# pc laptop for tv?



## saludababe (Nov 29, 2010)

We"re headed out in our new 19ft hybrid Jay Feather as soon as we are no longer ice bound. Curious if a laptop can be connected to the tv antania and used as a tv. Any kind of special cord I'd need? Any danger involved?


----------



## bobrussell (Jul 13, 2009)

if it has a tv tuner card, it'll work fine. 
here's better info on the cards:TV tuner card - Wikipedia, the free encyclopedia


----------



## saludababe (Nov 29, 2010)

Thanks so much! Best Buy here I come!


----------



## ctfortner (Nov 16, 2007)

Hauppauge is a name brand in that industry, I have one of theirs in my desktop at home. For the laptop they have one that is USB, here is a link. There are other brands, just take a look, read some reviews and see what is the best price. Let us know how it works to!


----------



## artmart (Sep 21, 2010)

If you use a laptop as a TV or for viewing DVDs for that matter, there are some states that do not allow the screen to be visible by the driver. That is, if the laptop screen is positioned behind the driver, this will suffice.
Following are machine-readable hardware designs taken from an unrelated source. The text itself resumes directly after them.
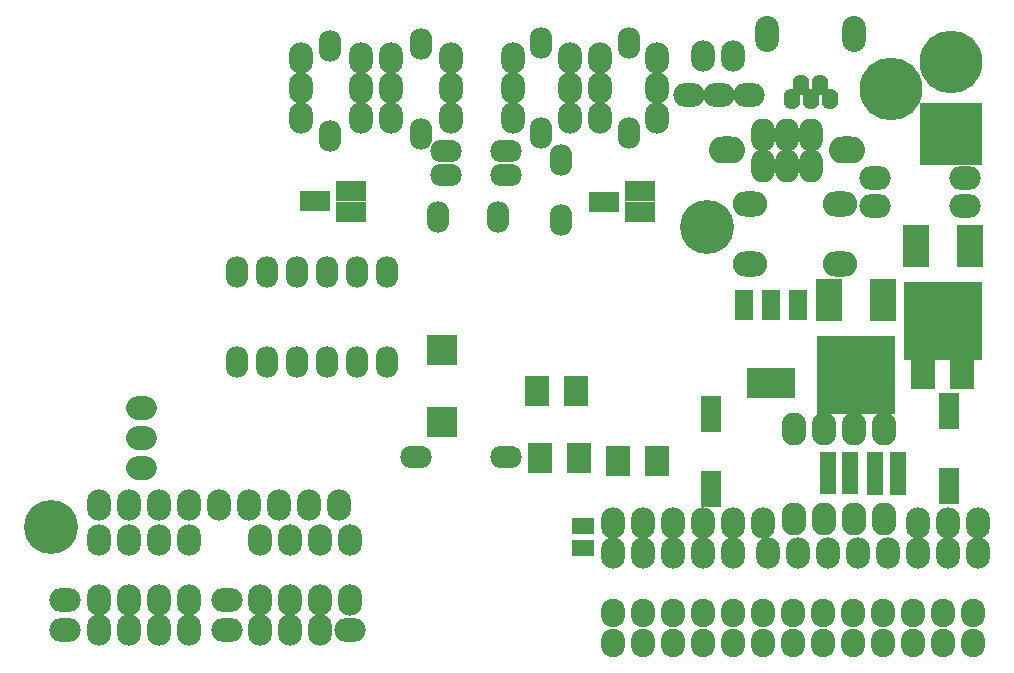
<source format=gbs>
G04 (created by PCBNEW-RS274X (2012-01-19 BZR 3256)-stable) date 14/12/2555 14:56:42*
G01*
G70*
G90*
%MOIN*%
G04 Gerber Fmt 3.4, Leading zero omitted, Abs format*
%FSLAX34Y34*%
G04 APERTURE LIST*
%ADD10C,0.006000*%
%ADD11O,0.080000X0.105000*%
%ADD12C,0.209000*%
%ADD13R,0.209000X0.209000*%
%ADD14O,0.075000X0.105000*%
%ADD15O,0.105000X0.080000*%
%ADD16O,0.115000X0.084000*%
%ADD17O,0.080000X0.110000*%
%ADD18O,0.120000X0.090000*%
%ADD19O,0.079100X0.120000*%
%ADD20O,0.055400X0.070000*%
%ADD21O,0.105000X0.075000*%
%ADD22R,0.164000X0.100000*%
%ADD23R,0.060000X0.100000*%
%ADD24C,0.080000*%
%ADD25R,0.098700X0.098700*%
%ADD26O,0.080000X0.095000*%
%ADD27R,0.100000X0.065000*%
%ADD28C,0.180000*%
%ADD29O,0.082000X0.110000*%
%ADD30R,0.080000X0.100000*%
%ADD31R,0.055000X0.075000*%
%ADD32R,0.075000X0.055000*%
%ADD33R,0.067200X0.118400*%
%ADD34R,0.085000X0.140000*%
%ADD35R,0.260000X0.260000*%
G04 APERTURE END LIST*
G54D10*
G54D11*
X68100Y-46186D03*
X67100Y-46186D03*
X66100Y-46186D03*
X65100Y-46186D03*
G54D12*
X71218Y-29796D03*
G54D13*
X71218Y-32196D03*
G54D12*
X69218Y-30696D03*
G54D14*
X54113Y-34965D03*
X56113Y-34965D03*
G54D15*
X41678Y-48737D03*
X41678Y-47737D03*
G54D16*
X67501Y-34540D03*
X67501Y-36540D03*
X64501Y-34540D03*
X64501Y-36540D03*
G54D17*
X66549Y-32246D03*
X66549Y-33266D03*
X65749Y-32246D03*
X65749Y-33266D03*
X64949Y-32246D03*
X64949Y-33266D03*
G54D18*
X63749Y-32756D03*
X67749Y-32756D03*
G54D11*
X48186Y-45737D03*
X49186Y-45737D03*
X50186Y-45737D03*
X51186Y-45737D03*
G54D15*
X47064Y-48745D03*
X47064Y-47745D03*
G54D19*
X65083Y-28867D03*
X67996Y-28867D03*
G54D20*
X66854Y-30580D03*
X66224Y-30580D03*
X66539Y-31052D03*
X65909Y-31052D03*
X67169Y-31052D03*
G54D15*
X71678Y-33682D03*
X68678Y-33682D03*
G54D21*
X54365Y-33565D03*
X56365Y-33565D03*
G54D15*
X68666Y-34599D03*
X71666Y-34599D03*
G54D11*
X59521Y-29693D03*
X59521Y-30693D03*
X59521Y-31693D03*
X58521Y-29693D03*
X58521Y-30693D03*
X58521Y-31693D03*
G54D15*
X64470Y-30910D03*
X63470Y-30910D03*
X62470Y-30910D03*
G54D21*
X56385Y-42985D03*
X53385Y-42985D03*
G54D11*
X63960Y-29600D03*
X62960Y-29600D03*
G54D14*
X52423Y-36816D03*
X47423Y-36816D03*
X47423Y-39808D03*
X52423Y-39808D03*
X51423Y-39808D03*
X50423Y-39808D03*
X49423Y-39808D03*
X48423Y-39808D03*
X51423Y-36816D03*
X50423Y-36816D03*
X49423Y-36816D03*
X48423Y-36816D03*
G54D22*
X65214Y-40521D03*
G54D23*
X65214Y-37921D03*
X66114Y-37921D03*
X64314Y-37921D03*
G54D11*
X42804Y-44564D03*
X43804Y-44564D03*
X44804Y-44564D03*
X45804Y-44564D03*
X46804Y-44564D03*
X47804Y-44564D03*
X48804Y-44564D03*
X49804Y-44564D03*
X50804Y-44564D03*
X49533Y-31693D03*
X49533Y-30693D03*
X49533Y-29693D03*
X54540Y-31690D03*
X54540Y-30690D03*
X54540Y-29690D03*
X56603Y-31682D03*
X56603Y-30682D03*
X56603Y-29682D03*
X61422Y-31686D03*
X61422Y-30686D03*
X61422Y-29686D03*
G54D24*
X44112Y-41361D02*
X44362Y-41361D01*
X44112Y-42361D02*
X44362Y-42361D01*
X44112Y-43361D02*
X44362Y-43361D01*
G54D25*
X54238Y-39407D03*
X54238Y-41807D03*
G54D14*
X58217Y-33068D03*
X58217Y-35068D03*
G54D21*
X54376Y-32767D03*
X56376Y-32767D03*
G54D11*
X52537Y-29693D03*
X52537Y-30693D03*
X52537Y-31693D03*
X51537Y-29690D03*
X51537Y-30690D03*
X51537Y-31690D03*
X59962Y-45186D03*
X60962Y-45186D03*
X61962Y-45186D03*
X62962Y-45186D03*
X63962Y-45186D03*
X64962Y-45186D03*
X59962Y-46186D03*
X60962Y-46186D03*
X61962Y-46186D03*
X62962Y-46186D03*
X63962Y-46186D03*
X51186Y-47737D03*
G54D15*
X51186Y-48737D03*
G54D11*
X50186Y-47737D03*
X50186Y-48737D03*
X49186Y-47737D03*
X49186Y-48737D03*
X48186Y-47737D03*
X48186Y-48737D03*
X42800Y-45737D03*
X43800Y-45737D03*
X44800Y-45737D03*
X45800Y-45737D03*
X45800Y-47737D03*
X45800Y-48737D03*
X44800Y-47737D03*
X44800Y-48737D03*
X43800Y-47737D03*
X43800Y-48737D03*
X42800Y-47737D03*
X42800Y-48737D03*
G54D26*
X59949Y-49169D03*
X60949Y-49169D03*
X60949Y-48169D03*
X61949Y-49169D03*
X61949Y-48169D03*
X62949Y-48169D03*
X63949Y-49169D03*
X63949Y-48169D03*
X64949Y-49169D03*
X64949Y-48169D03*
X65949Y-48169D03*
X66949Y-49169D03*
X66949Y-48169D03*
X68949Y-48169D03*
X69949Y-48169D03*
X70949Y-48169D03*
X71949Y-48169D03*
X71949Y-48169D03*
X71949Y-49169D03*
X70949Y-48169D03*
X70949Y-49169D03*
X69949Y-48169D03*
X69949Y-49169D03*
X68949Y-48169D03*
X68949Y-49169D03*
X67949Y-48169D03*
X67949Y-49169D03*
X66949Y-48169D03*
X66949Y-49169D03*
X65949Y-48169D03*
X65949Y-49169D03*
X64949Y-48169D03*
X64949Y-49169D03*
X63949Y-48169D03*
X63949Y-49169D03*
X62949Y-48169D03*
X62949Y-49169D03*
X61949Y-48169D03*
X61949Y-49169D03*
X60949Y-48169D03*
X60949Y-49169D03*
X59949Y-48169D03*
X59949Y-49169D03*
G54D27*
X60837Y-34827D03*
X60837Y-34127D03*
X59637Y-34477D03*
X51219Y-34807D03*
X51219Y-34107D03*
X50019Y-34457D03*
G54D28*
X63068Y-35308D03*
X41218Y-45308D03*
G54D29*
X65974Y-45056D03*
X66974Y-45056D03*
X67974Y-45056D03*
X68974Y-45056D03*
X68974Y-42056D03*
X67974Y-42056D03*
X66974Y-42056D03*
X65974Y-42056D03*
G54D14*
X60470Y-32182D03*
X60470Y-29182D03*
X57552Y-32170D03*
X57552Y-29170D03*
X53544Y-32217D03*
X53544Y-29217D03*
X50509Y-32268D03*
X50509Y-29268D03*
G54D30*
X57522Y-43008D03*
X58822Y-43008D03*
X57401Y-40777D03*
X58701Y-40777D03*
X60112Y-43113D03*
X61412Y-43113D03*
X71592Y-40225D03*
X70292Y-40225D03*
G54D31*
X68694Y-43863D03*
X69444Y-43863D03*
X68693Y-43170D03*
X69443Y-43170D03*
G54D32*
X58954Y-45267D03*
X58954Y-46017D03*
G54D11*
X72100Y-45186D03*
X71100Y-45186D03*
X70100Y-45186D03*
G54D33*
X71151Y-41459D03*
X71151Y-43959D03*
X63206Y-44038D03*
X63206Y-41538D03*
G54D34*
X67144Y-37749D03*
G54D35*
X68044Y-40249D03*
G54D34*
X68944Y-37749D03*
X70038Y-35949D03*
G54D35*
X70938Y-38449D03*
G54D34*
X71838Y-35949D03*
G54D11*
X72097Y-46191D03*
X71097Y-46191D03*
X70097Y-46191D03*
X69097Y-46191D03*
G54D31*
X67107Y-43173D03*
X67857Y-43173D03*
X67107Y-43860D03*
X67857Y-43860D03*
M02*

</source>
I have a laptop positioned in my center console and can see it when I drive, but use it for guidance tracking like a GPS (map software and a plugged in Garmin for a GPS. I like the huge screen. My wife as the passenger can also rotate it her direction and check other stuff too, plan stops, etc. then turn it back around so I can continue using it for guidance. As long as the laptop screen isn't showing entertainment (TV/Movies, etc), then I'll be okay.


----------